The whole listing is to be given again without alteration, except that its pictures are dropped.

**Material for the task:**
▬▬▬▬▬▬▬▬▬▬
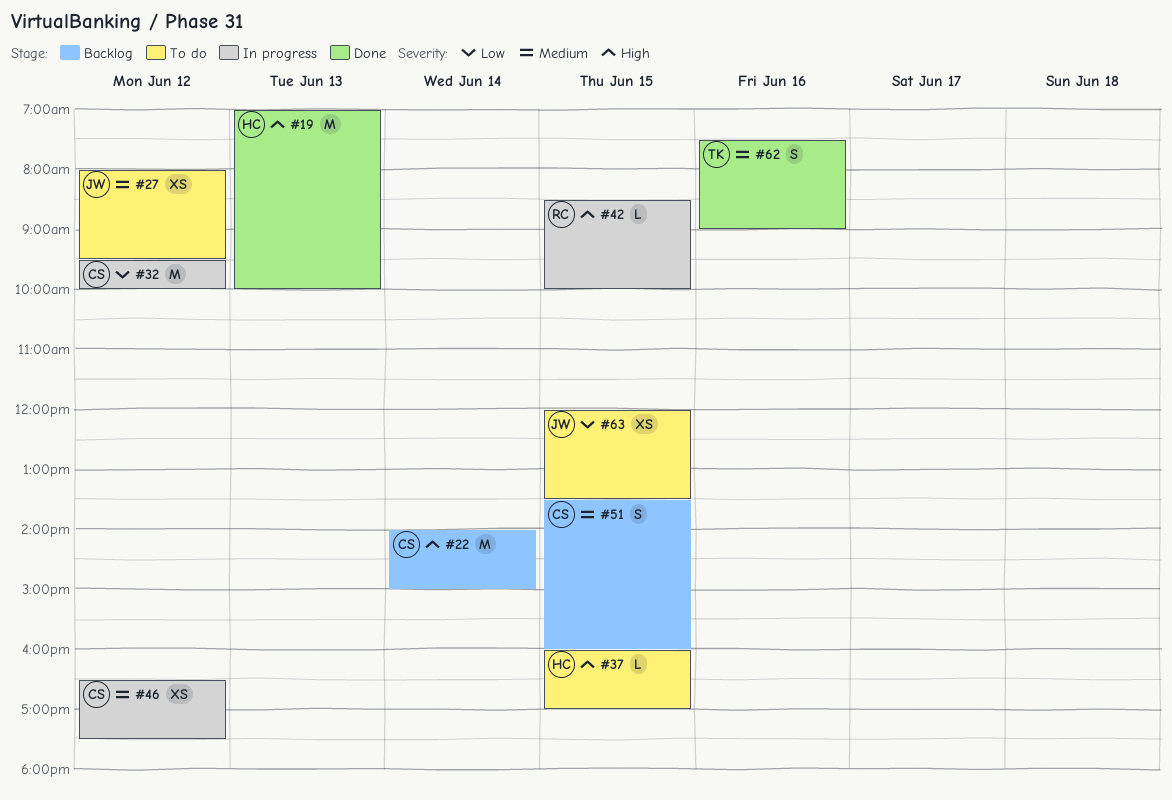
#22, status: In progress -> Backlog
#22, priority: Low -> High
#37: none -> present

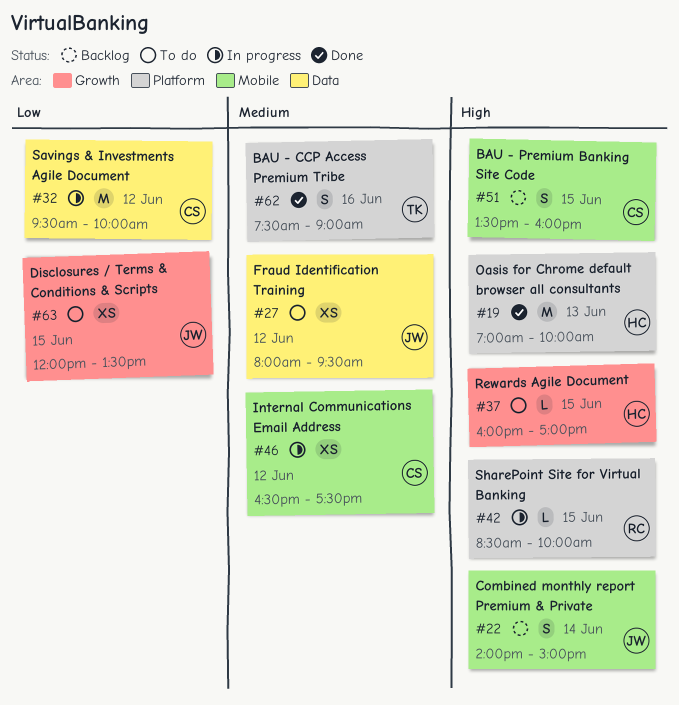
#22, owner: CS -> JW
#22, estimate: M -> S
#51, priority: Medium -> High

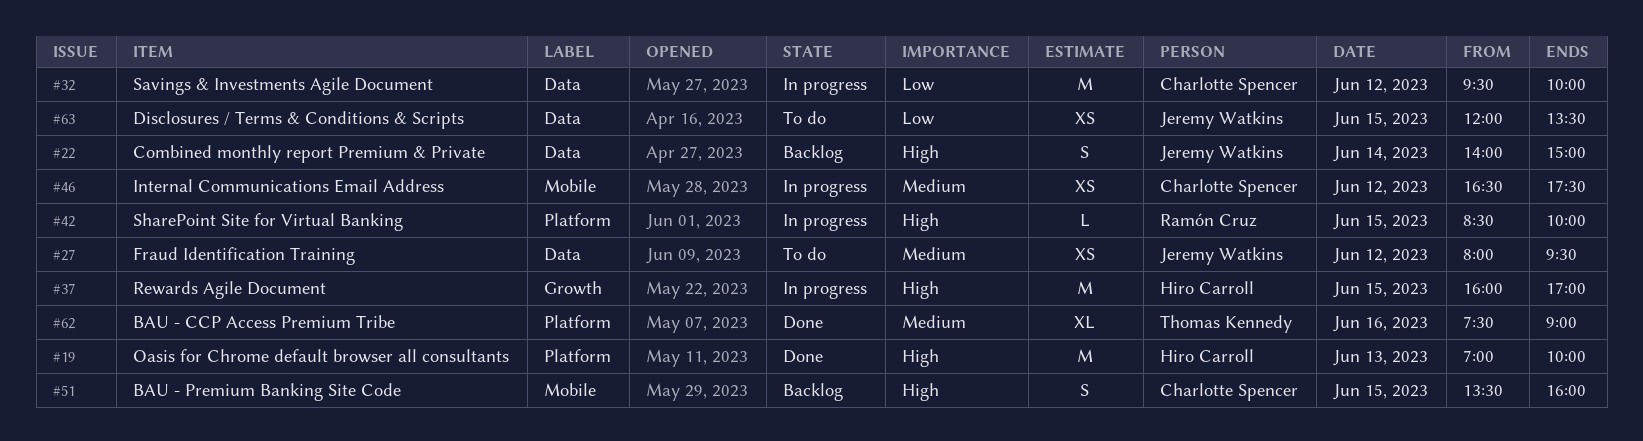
#22, label: Mobile -> Data
#37, status: To do -> In progress
#37, estimate: L -> M
#62, estimate: S -> XL
#63, label: Growth -> Data

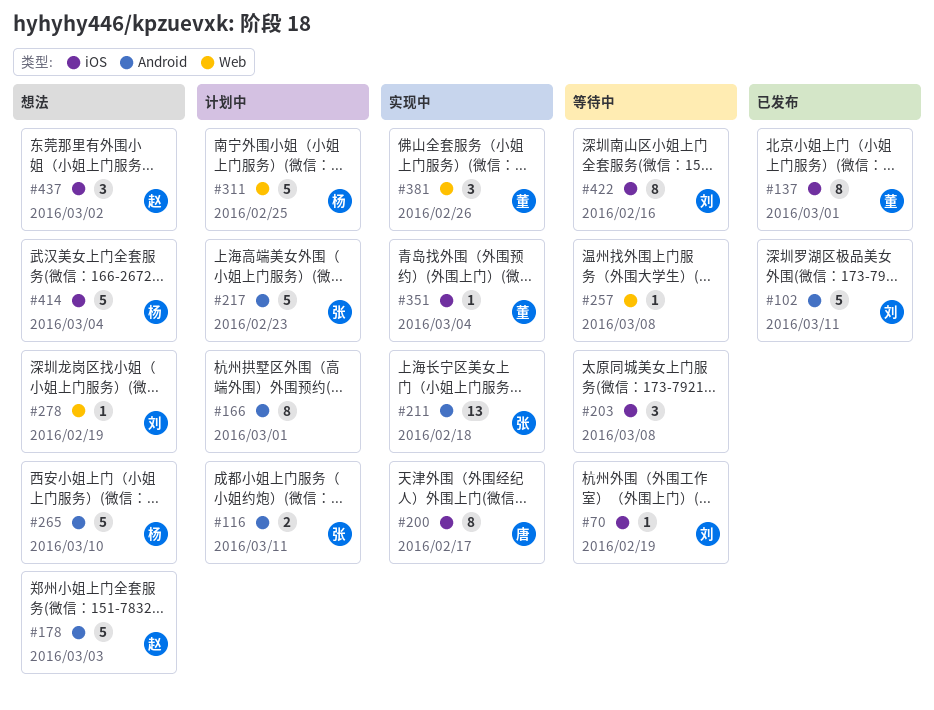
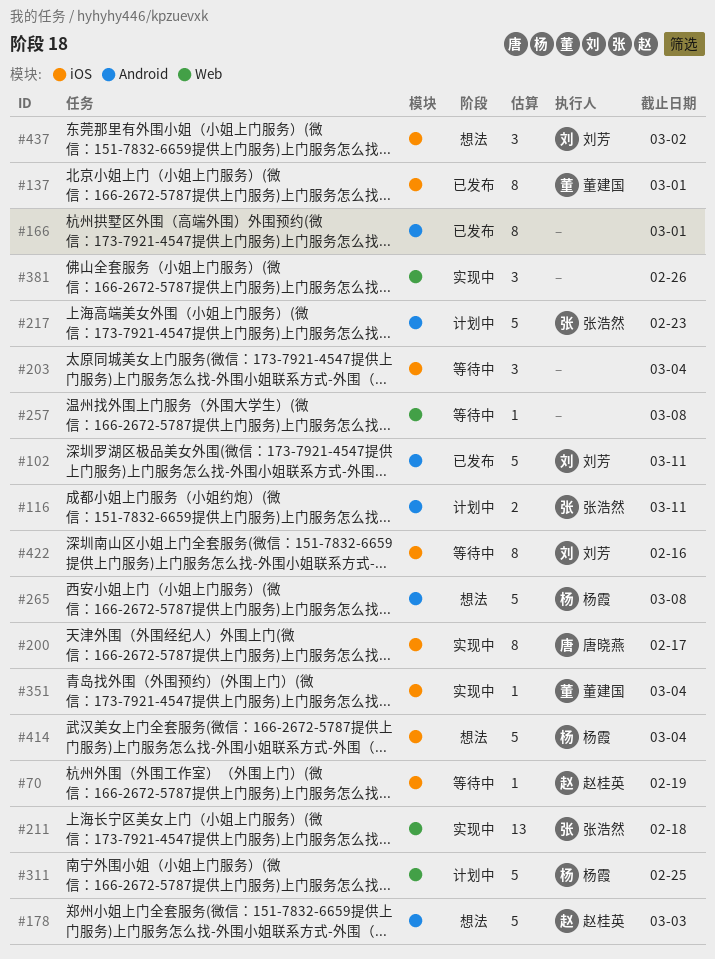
#70, owner: 刘芳 -> 赵桂英
#166, status: 计划中 -> 已发布
#203, due: Mar 8 -> Mar 4
#211, label: Android -> Web
#265, due: Mar 10 -> Mar 8
#278: present -> none
#381, owner: 董建国 -> none
#437, owner: 赵桂英 -> 刘芳

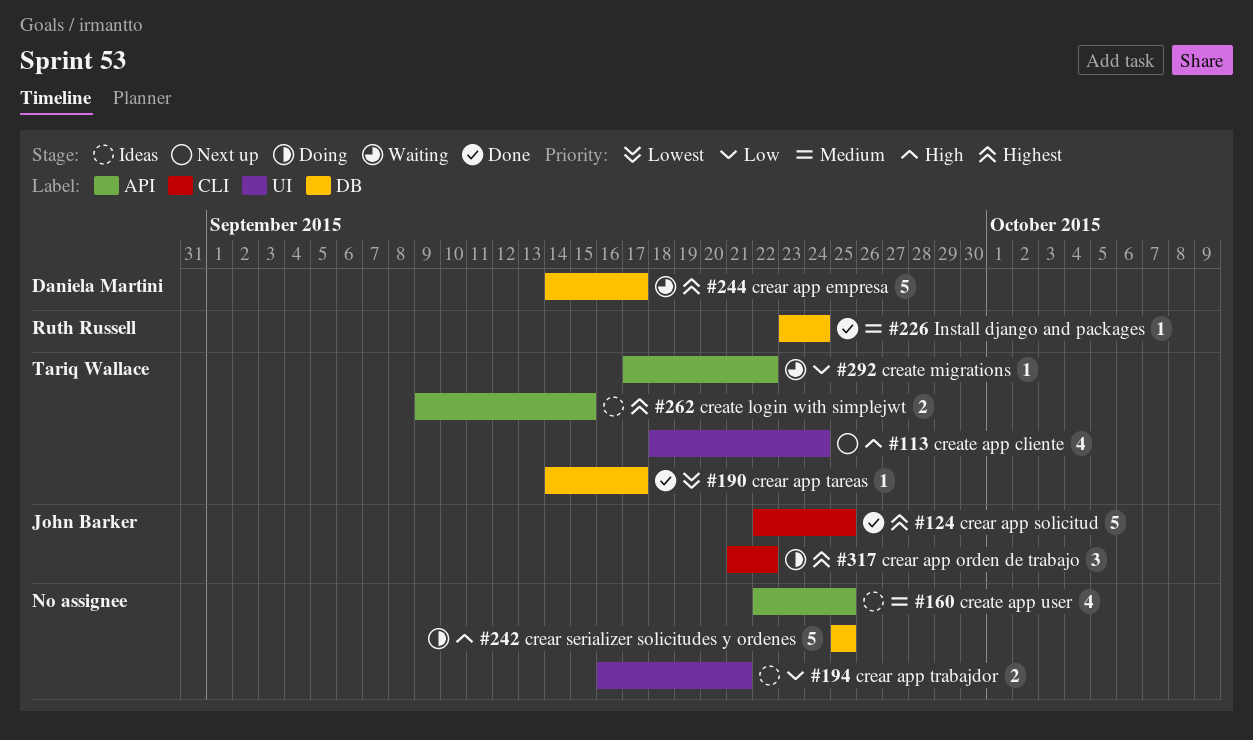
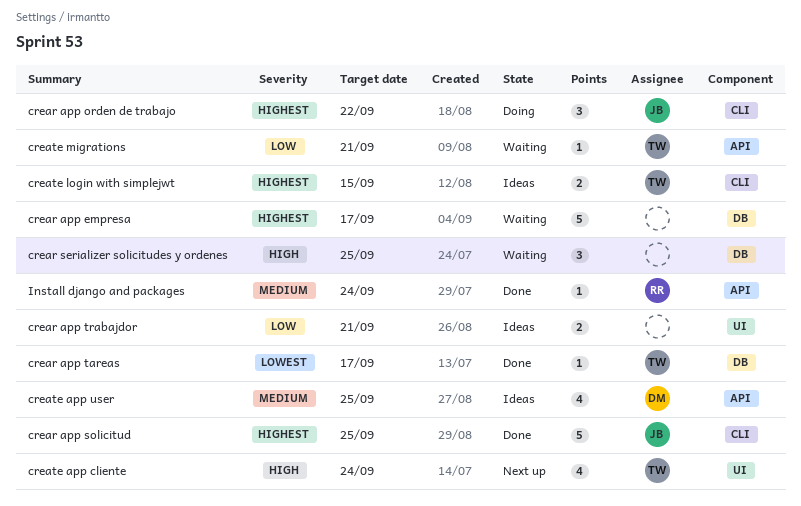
crear app empresa, owner: Daniela Martini -> none
crear serializer solicitudes y ordenes, status: Doing -> Waiting
crear serializer solicitudes y ordenes, estimate: 5 -> 3
create app user, owner: none -> Daniela Martini
create login with simplejwt, label: API -> CLI
create migrations, due: Sep 22 -> Sep 21
Install django and packages, label: DB -> API

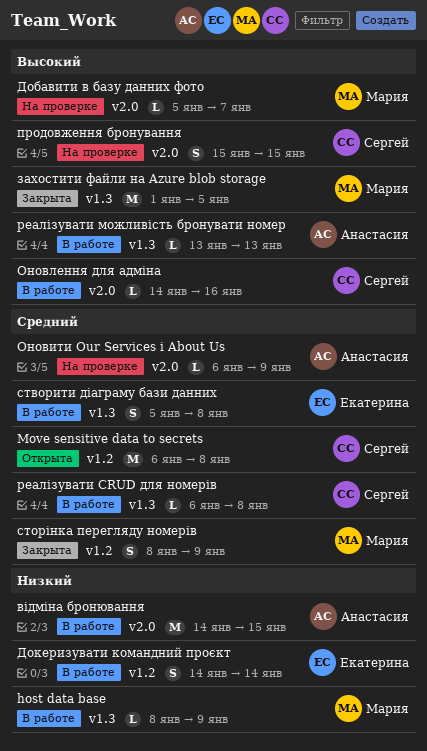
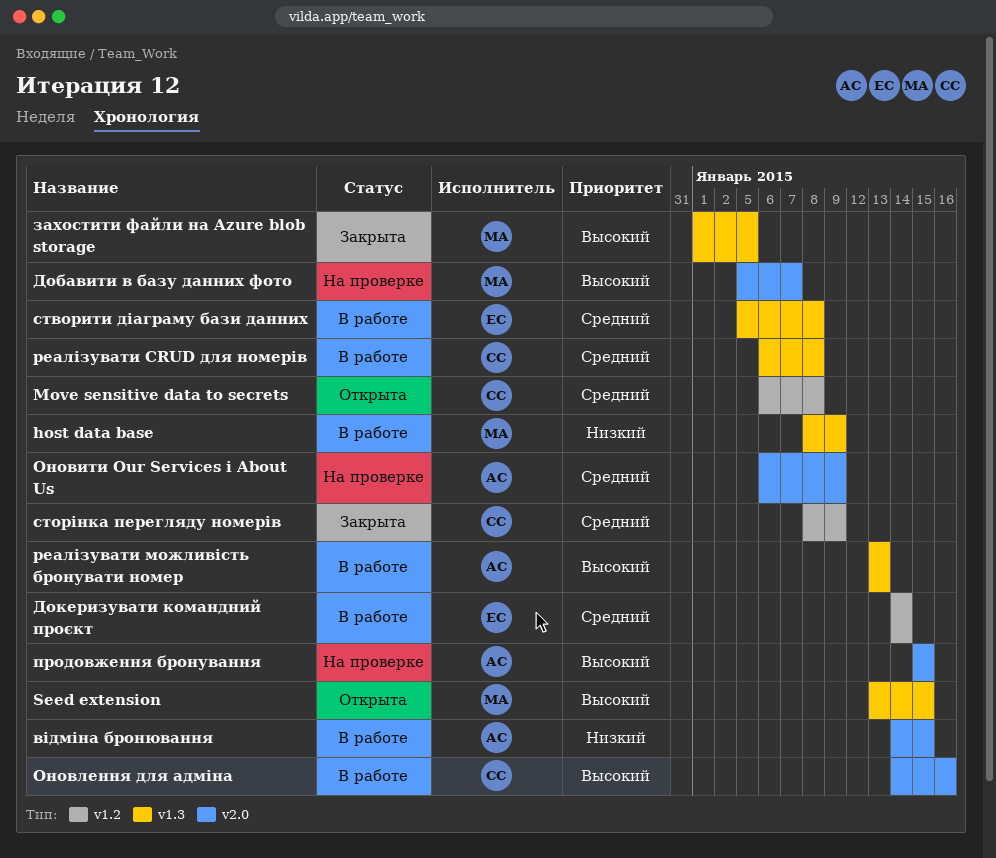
Seed extension: none -> present
Докеризувати командний проєкт, priority: Низкий -> Средний
продовження бронування, owner: Сергей -> Анастасия
сторінка перегляду номерів, owner: Мария -> Сергей

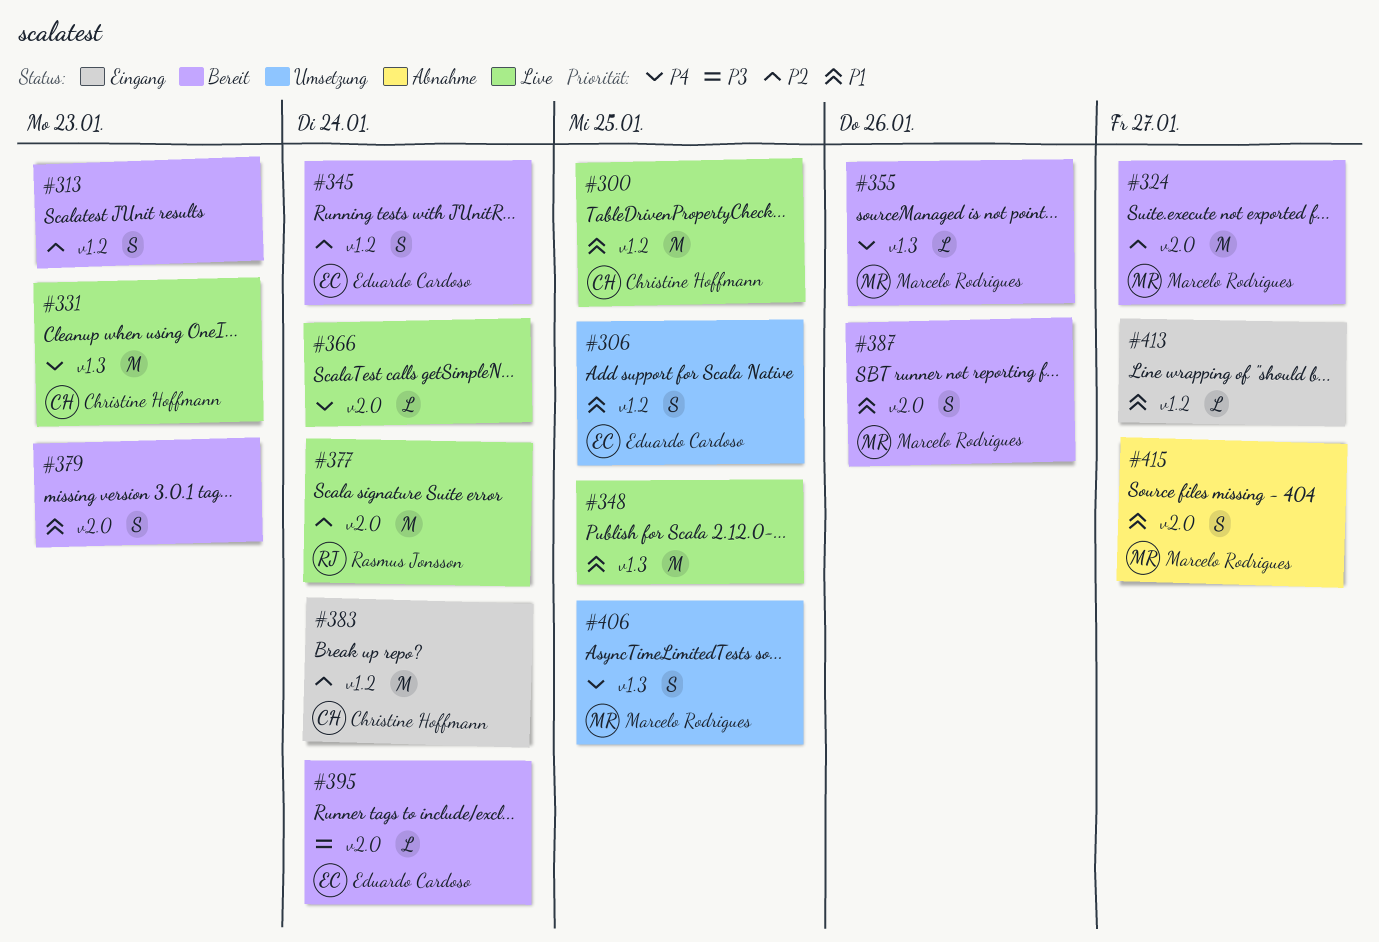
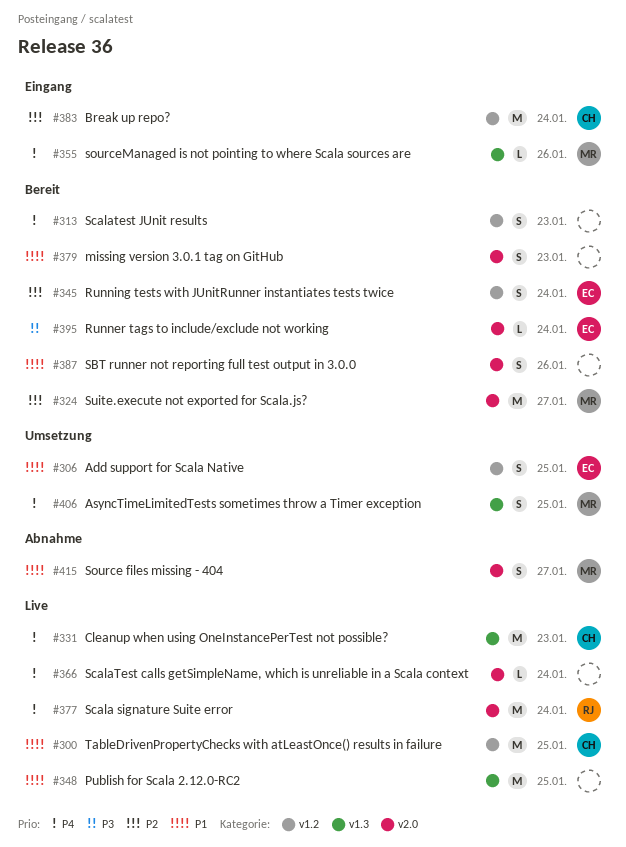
#313, priority: P2 -> P4
#355, status: Bereit -> Eingang
#377, priority: P2 -> P4
#387, owner: Marcelo Rodrigues -> none
#413: present -> none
▬▬▬▬▬▬▬▬▬▬
**Task solution:**
#22, status: In progress -> Backlog
#22, priority: Low -> High
#37: none -> present

#22, owner: CS -> JW
#22, estimate: M -> S
#51, priority: Medium -> High

#22, label: Mobile -> Data
#37, status: To do -> In progress
#37, estimate: L -> M
#62, estimate: S -> XL
#63, label: Growth -> Data

#70, owner: 刘芳 -> 赵桂英
#166, status: 计划中 -> 已发布
#203, due: Mar 8 -> Mar 4
#211, label: Android -> Web
#265, due: Mar 10 -> Mar 8
#278: present -> none
#381, owner: 董建国 -> none
#437, owner: 赵桂英 -> 刘芳

crear app empresa, owner: Daniela Martini -> none
crear serializer solicitudes y ordenes, status: Doing -> Waiting
crear serializer solicitudes y ordenes, estimate: 5 -> 3
create app user, owner: none -> Daniela Martini
create login with simplejwt, label: API -> CLI
create migrations, due: Sep 22 -> Sep 21
Install django and packages, label: DB -> API

Seed extension: none -> present
Докеризувати командний проєкт, priority: Низкий -> Средний
продовження бронування, owner: Сергей -> Анастасия
сторінка перегляду номерів, owner: Мария -> Сергей

#313, priority: P2 -> P4
#355, status: Bereit -> Eingang
#377, priority: P2 -> P4
#387, owner: Marcelo Rodrigues -> none
#413: present -> none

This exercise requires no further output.